> **WHAT THE TASK ASKS**
Would you please copy every line of the material that follows, exactly as it reads?

> **SOURCE MATERIAL**
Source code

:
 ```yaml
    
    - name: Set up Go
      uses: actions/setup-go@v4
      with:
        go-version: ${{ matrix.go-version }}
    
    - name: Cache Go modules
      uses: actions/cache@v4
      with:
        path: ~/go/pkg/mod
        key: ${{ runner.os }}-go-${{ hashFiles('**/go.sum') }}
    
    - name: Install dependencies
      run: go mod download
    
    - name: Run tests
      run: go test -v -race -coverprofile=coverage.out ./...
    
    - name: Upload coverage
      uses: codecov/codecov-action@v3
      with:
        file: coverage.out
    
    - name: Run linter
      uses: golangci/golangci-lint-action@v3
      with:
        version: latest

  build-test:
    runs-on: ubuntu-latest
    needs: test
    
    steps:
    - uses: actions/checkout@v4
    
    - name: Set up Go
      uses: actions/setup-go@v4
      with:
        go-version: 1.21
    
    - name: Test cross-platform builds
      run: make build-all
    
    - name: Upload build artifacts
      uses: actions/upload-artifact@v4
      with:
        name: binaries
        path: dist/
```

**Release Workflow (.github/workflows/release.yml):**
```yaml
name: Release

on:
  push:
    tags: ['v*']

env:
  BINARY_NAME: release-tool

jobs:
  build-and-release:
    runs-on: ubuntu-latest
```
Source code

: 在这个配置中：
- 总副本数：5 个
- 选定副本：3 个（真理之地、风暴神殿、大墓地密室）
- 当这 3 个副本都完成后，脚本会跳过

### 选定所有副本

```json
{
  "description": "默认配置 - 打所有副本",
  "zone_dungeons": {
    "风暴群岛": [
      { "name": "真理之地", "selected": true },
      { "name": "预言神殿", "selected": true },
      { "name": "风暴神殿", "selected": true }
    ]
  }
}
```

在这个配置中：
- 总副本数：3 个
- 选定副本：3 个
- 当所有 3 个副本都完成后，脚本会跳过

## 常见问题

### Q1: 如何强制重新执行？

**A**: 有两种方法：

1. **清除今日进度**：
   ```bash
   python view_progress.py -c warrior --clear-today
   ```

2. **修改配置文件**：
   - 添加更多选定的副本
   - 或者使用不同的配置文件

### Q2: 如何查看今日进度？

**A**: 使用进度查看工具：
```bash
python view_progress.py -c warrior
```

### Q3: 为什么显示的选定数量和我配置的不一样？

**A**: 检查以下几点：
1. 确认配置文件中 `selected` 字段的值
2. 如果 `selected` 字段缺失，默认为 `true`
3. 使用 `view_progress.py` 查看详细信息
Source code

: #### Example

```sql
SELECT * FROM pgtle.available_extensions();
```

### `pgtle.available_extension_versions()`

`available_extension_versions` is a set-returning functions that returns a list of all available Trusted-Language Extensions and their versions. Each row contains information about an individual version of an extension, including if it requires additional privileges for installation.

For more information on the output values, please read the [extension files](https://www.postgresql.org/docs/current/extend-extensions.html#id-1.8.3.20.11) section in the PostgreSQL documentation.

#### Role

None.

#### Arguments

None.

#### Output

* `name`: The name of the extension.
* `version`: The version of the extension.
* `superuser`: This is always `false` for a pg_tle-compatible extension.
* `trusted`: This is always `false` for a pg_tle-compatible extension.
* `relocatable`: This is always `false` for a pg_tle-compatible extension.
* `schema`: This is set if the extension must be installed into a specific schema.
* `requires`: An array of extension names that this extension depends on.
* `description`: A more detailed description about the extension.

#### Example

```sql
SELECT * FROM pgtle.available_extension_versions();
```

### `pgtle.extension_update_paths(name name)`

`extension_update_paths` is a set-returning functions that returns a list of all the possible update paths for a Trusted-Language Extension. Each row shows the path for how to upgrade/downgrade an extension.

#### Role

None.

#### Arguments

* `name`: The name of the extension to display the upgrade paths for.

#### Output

> **PROBLEM SOLUTION**
Source code

:
 ```yaml
    
    - name: Set up Go
      uses: actions/setup-go@v4
      with:
        go-version: ${{ matrix.go-version }}
    
    - name: Cache Go modules
      uses: actions/cache@v4
      with:
        path: ~/go/pkg/mod
        key: ${{ runner.os }}-go-${{ hashFiles('**/go.sum') }}
    
    - name: Install dependencies
      run: go mod download
    
    - name: Run tests
      run: go test -v -race -coverprofile=coverage.out ./...
    
    - name: Upload coverage
      uses: codecov/codecov-action@v3
      with:
        file: coverage.out
    
    - name: Run linter
      uses: golangci/golangci-lint-action@v3
      with:
        version: latest

  build-test:
    runs-on: ubuntu-latest
    needs: test
    
    steps:
    - uses: actions/checkout@v4
    
    - name: Set up Go
      uses: actions/setup-go@v4
      with:
        go-version: 1.21
    
    - name: Test cross-platform builds
      run: make build-all
    
    - name: Upload build artifacts
      uses: actions/upload-artifact@v4
      with:
        name: binaries
        path: dist/
```

**Release Workflow (.github/workflows/release.yml):**
```yaml
name: Release

on:
  push:
    tags: ['v*']

env:
  BINARY_NAME: release-tool

jobs:
  build-and-release:
    runs-on: ubuntu-latest
```
Source code

: 在这个配置中：
- 总副本数：5 个
- 选定副本：3 个（真理之地、风暴神殿、大墓地密室）
- 当这 3 个副本都完成后，脚本会跳过

### 选定所有副本

```json
{
  "description": "默认配置 - 打所有副本",
  "zone_dungeons": {
    "风暴群岛": [
      { "name": "真理之地", "selected": true },
      { "name": "预言神殿", "selected": true },
      { "name": "风暴神殿", "selected": true }
    ]
  }
}
```

在这个配置中：
- 总副本数：3 个
- 选定副本：3 个
- 当所有 3 个副本都完成后，脚本会跳过

## 常见问题

### Q1: 如何强制重新执行？

**A**: 有两种方法：

1. **清除今日进度**：
   ```bash
   python view_progress.py -c warrior --clear-today
   ```

2. **修改配置文件**：
   - 添加更多选定的副本
   - 或者使用不同的配置文件

### Q2: 如何查看今日进度？

**A**: 使用进度查看工具：
```bash
python view_progress.py -c warrior
```

### Q3: 为什么显示的选定数量和我配置的不一样？

**A**: 检查以下几点：
1. 确认配置文件中 `selected` 字段的值
2. 如果 `selected` 字段缺失，默认为 `true`
3. 使用 `view_progress.py` 查看详细信息
Source code

: #### Example

```sql
SELECT * FROM pgtle.available_extensions();
```

### `pgtle.available_extension_versions()`

`available_extension_versions` is a set-returning functions that returns a list of all available Trusted-Language Extensions and their versions. Each row contains information about an individual version of an extension, including if it requires additional privileges for installation.

For more information on the output values, please read the [extension files](https://www.postgresql.org/docs/current/extend-extensions.html#id-1.8.3.20.11) section in the PostgreSQL documentation.

#### Role

None.

#### Arguments

None.

#### Output

* `name`: The name of the extension.
* `version`: The version of the extension.
* `superuser`: This is always `false` for a pg_tle-compatible extension.
* `trusted`: This is always `false` for a pg_tle-compatible extension.
* `relocatable`: This is always `false` for a pg_tle-compatible extension.
* `schema`: This is set if the extension must be installed into a specific schema.
* `requires`: An array of extension names that this extension depends on.
* `description`: A more detailed description about the extension.

#### Example

```sql
SELECT * FROM pgtle.available_extension_versions();
```

### `pgtle.extension_update_paths(name name)`

`extension_update_paths` is a set-returning functions that returns a list of all the possible update paths for a Trusted-Language Extension. Each row shows the path for how to upgrade/downgrade an extension.

#### Role

None.

#### Arguments

* `name`: The name of the extension to display the upgrade paths for.

#### Output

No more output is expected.